When it was over Durant defended Irving, despite what Irving’s refusal to get vaccinated had done to the Nets and their season. What choice does Durant have? They are joined at the hip until Irving is playing for somebody else, something he will inevitably do, even as he talked about how he is here for the long haul. When you heard that, if you’re a Nets fan, you had a right to be thinking, yeah, but what’s the good news?

But Lupica reserves his toughest criticism for Tsai and Marks who at one point he calls “pushovers.”

Tsai is just the money guy. Marks acts as if he works for them. Both really do look like suckers. By the way? Marks especially doesn’t get to walk away from this shipwreck, not by a long shot. He’s not an unindicted co-conspirator. Just a co-conspirator.

Lupica concludes that franchises can empower players but they don’t have to give them the keys to the arena, citing the relationship LeBron James, Dywane Wade and Chris Bosh had with Pat Riley, a partnership that did produce championships.

Even when LeBron and Dwyane Wade and Chris Bosh formed the first super team in Miami (and did manage to win multiple titles), there was no question that the franchise was being run by one man: Pat Riley. Can anybody imagine what’s gone on in Brooklyn going on in Miami.

Raissman, who covers sports media, took the same tack Sunday, blaming the owner and GM and offering the bigger insult, that the Nets have now surpassed the Knicks for the title of “New York’s Most Dysfunctional Franchise,” beating out “James (Guitar Jimmy) Dolan” in incompetence.

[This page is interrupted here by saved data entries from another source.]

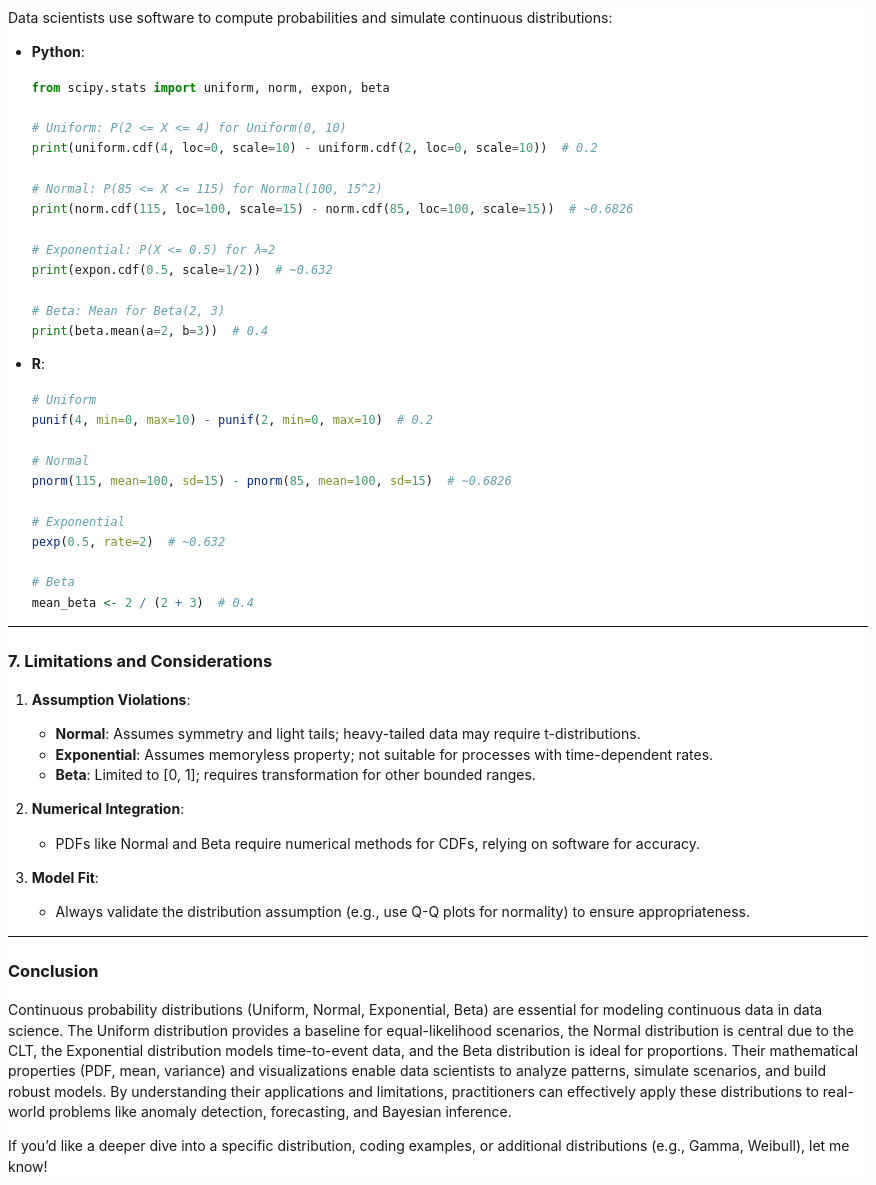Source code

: Data scientists use software to compute probabilities and simulate continuous distributions:
- **Python**:
  ```python
  from scipy.stats import uniform, norm, expon, beta

  # Uniform: P(2 <= X <= 4) for Uniform(0, 10)
  print(uniform.cdf(4, loc=0, scale=10) - uniform.cdf(2, loc=0, scale=10))  # 0.2

  # Normal: P(85 <= X <= 115) for Normal(100, 15^2)
  print(norm.cdf(115, loc=100, scale=15) - norm.cdf(85, loc=100, scale=15))  # ~0.6826

  # Exponential: P(X <= 0.5) for λ=2
  print(expon.cdf(0.5, scale=1/2))  # ~0.632

  # Beta: Mean for Beta(2, 3)
  print(beta.mean(a=2, b=3))  # 0.4
  ```
- **R**:
  ```R
  # Uniform
  punif(4, min=0, max=10) - punif(2, min=0, max=10)  # 0.2

  # Normal
  pnorm(115, mean=100, sd=15) - pnorm(85, mean=100, sd=15)  # ~0.6826

  # Exponential
  pexp(0.5, rate=2)  # ~0.632

  # Beta
  mean_beta <- 2 / (2 + 3)  # 0.4
  ```

---

### 7. Limitations and Considerations

1. **Assumption Violations**:
   - **Normal**: Assumes symmetry and light tails; heavy-tailed data may require t-distributions.
   - **Exponential**: Assumes memoryless property; not suitable for processes with time-dependent rates.
   - **Beta**: Limited to [0, 1]; requires transformation for other bounded ranges.

2. **Numerical Integration**:
   - PDFs like Normal and Beta require numerical methods for CDFs, relying on software for accuracy.

3. **Model Fit**:
   - Always validate the distribution assumption (e.g., use Q-Q plots for normality) to ensure appropriateness.

---

### Conclusion

Continuous probability distributions (Uniform, Normal, Exponential, Beta) are essential for modeling continuous data in data science. The Uniform distribution provides a baseline for equal-likelihood scenarios, the Normal distribution is central due to the CLT, the Exponential distribution models time-to-event data, and the Beta distribution is ideal for proportions. Their mathematical properties (PDF, mean, variance) and visualizations enable data scientists to analyze patterns, simulate scenarios, and build robust models. By understanding their applications and limitations, practitioners can effectively apply these distributions to real-world problems like anomaly detection, forecasting, and Bayesian inference.

If you’d like a deeper dive into a specific distribution, coding examples, or additional distributions (e.g., Gamma, Weibull), let me know!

Nets owner Joe Tsai and GM Sean Marks already have done everything to appease Irving. Where did it get them? What did it get them? An early playoff exit? A well-earned reputation for being weak executives unable to manage one of their superstars?

Irving repaid them by delivering his own brand of agita on and off the court. Like when he used a combination of finger gestures to clap back at Boston’s bad-mouthing fans. Irving didn’t channel his anger, if there truly was any, by doing anything inspiring on the court.

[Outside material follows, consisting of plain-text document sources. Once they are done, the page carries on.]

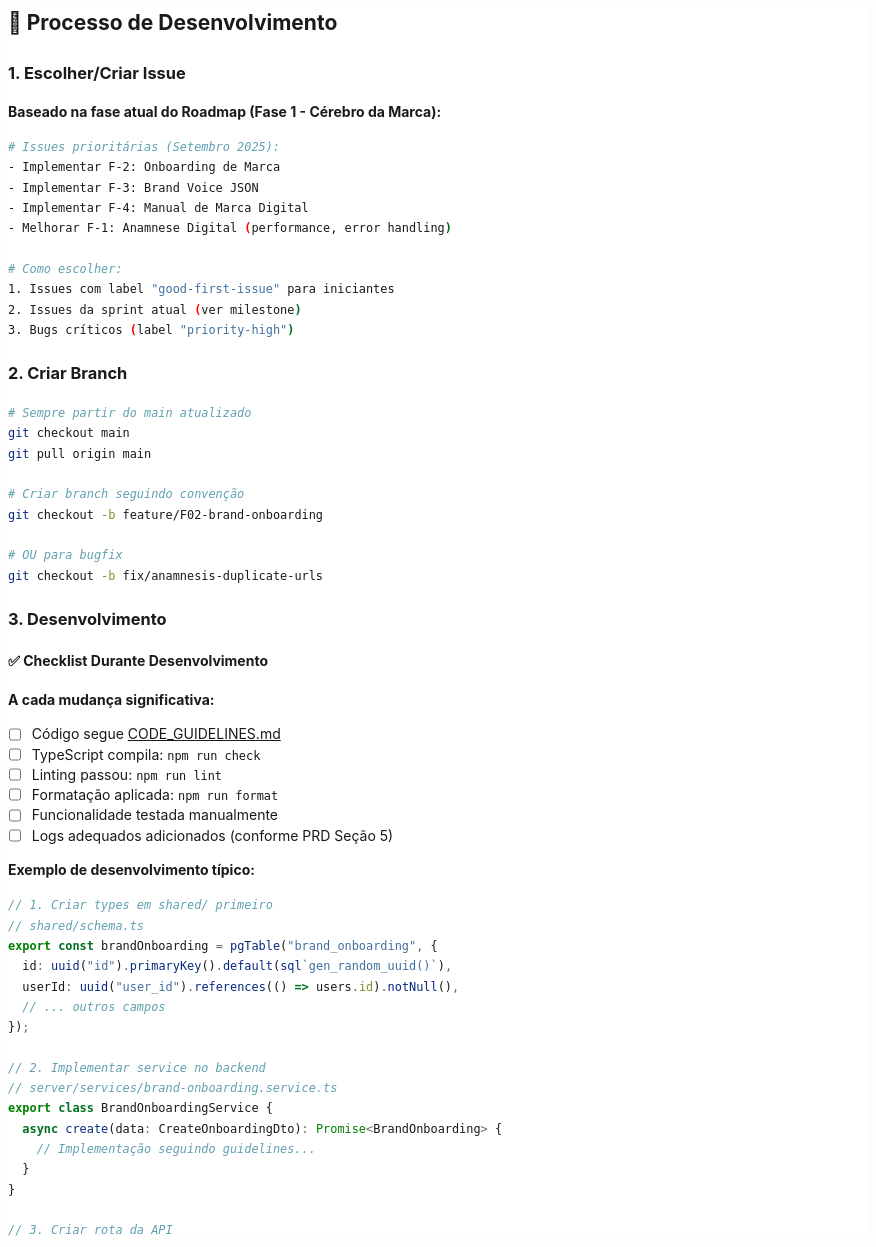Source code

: ## 🔨 Processo de Desenvolvimento

### 1. Escolher/Criar Issue

**Baseado na fase atual do Roadmap (Fase 1 - Cérebro da Marca):**

```bash
# Issues prioritárias (Setembro 2025):
- Implementar F-2: Onboarding de Marca
- Implementar F-3: Brand Voice JSON  
- Implementar F-4: Manual de Marca Digital
- Melhorar F-1: Anamnese Digital (performance, error handling)

# Como escolher:
1. Issues com label "good-first-issue" para iniciantes
2. Issues da sprint atual (ver milestone)
3. Bugs críticos (label "priority-high")
```

### 2. Criar Branch

```bash
# Sempre partir do main atualizado
git checkout main
git pull origin main

# Criar branch seguindo convenção
git checkout -b feature/F02-brand-onboarding

# OU para bugfix
git checkout -b fix/anamnesis-duplicate-urls
```

### 3. Desenvolvimento

#### ✅ Checklist Durante Desenvolvimento

**A cada mudança significativa:**
- [ ] Código segue [CODE_GUIDELINES.md](CODE_GUIDELINES.md)
- [ ] TypeScript compila: `npm run check`
- [ ] Linting passou: `npm run lint`
- [ ] Formatação aplicada: `npm run format`
- [ ] Funcionalidade testada manualmente
- [ ] Logs adequados adicionados (conforme PRD Seção 5)

**Exemplo de desenvolvimento típico:**

```typescript
// 1. Criar types em shared/ primeiro
// shared/schema.ts
export const brandOnboarding = pgTable("brand_onboarding", {
  id: uuid("id").primaryKey().default(sql`gen_random_uuid()`),
  userId: uuid("user_id").references(() => users.id).notNull(),
  // ... outros campos
});

// 2. Implementar service no backend
// server/services/brand-onboarding.service.ts
export class BrandOnboardingService {
  async create(data: CreateOnboardingDto): Promise<BrandOnboarding> {
    // Implementação seguindo guidelines...
  }
}

// 3. Criar rota da API
```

Raissman also takes a shot at Steve Nash, suggesting that criticism of the Knicks coach Tom Thibodeau should be leavened after watching Nash in the post-season.

And after seeing the way Steve Nash coached in the Celtics series, will Tom Thibodeau’s media detractors now admit they’re glad Dolan, Leon Rose & Co. have — so far — stayed the course, sticking with their coach?

At least Thibodeau fostered the notion of stability and hope. And that’s much better than those clouds of dysfunction that have found a home above the Barclays Center.

In the end, the Nets have a lot of baggage some of which cannot be so easily off-loaded and time is of the essence. As Richard Jefferson put it in his eloquent discussion of the Nets lost season after Game 4, there are only so many opportunities, so many seasons, where you have the opportunity to win it all, noting that in the Nets NBA history, it’s only happened four or five times, two of them in the last two years. Wasting Kevin Durant’s prime seems criminal ... and worthy of whatever criticism is levied. Expect more.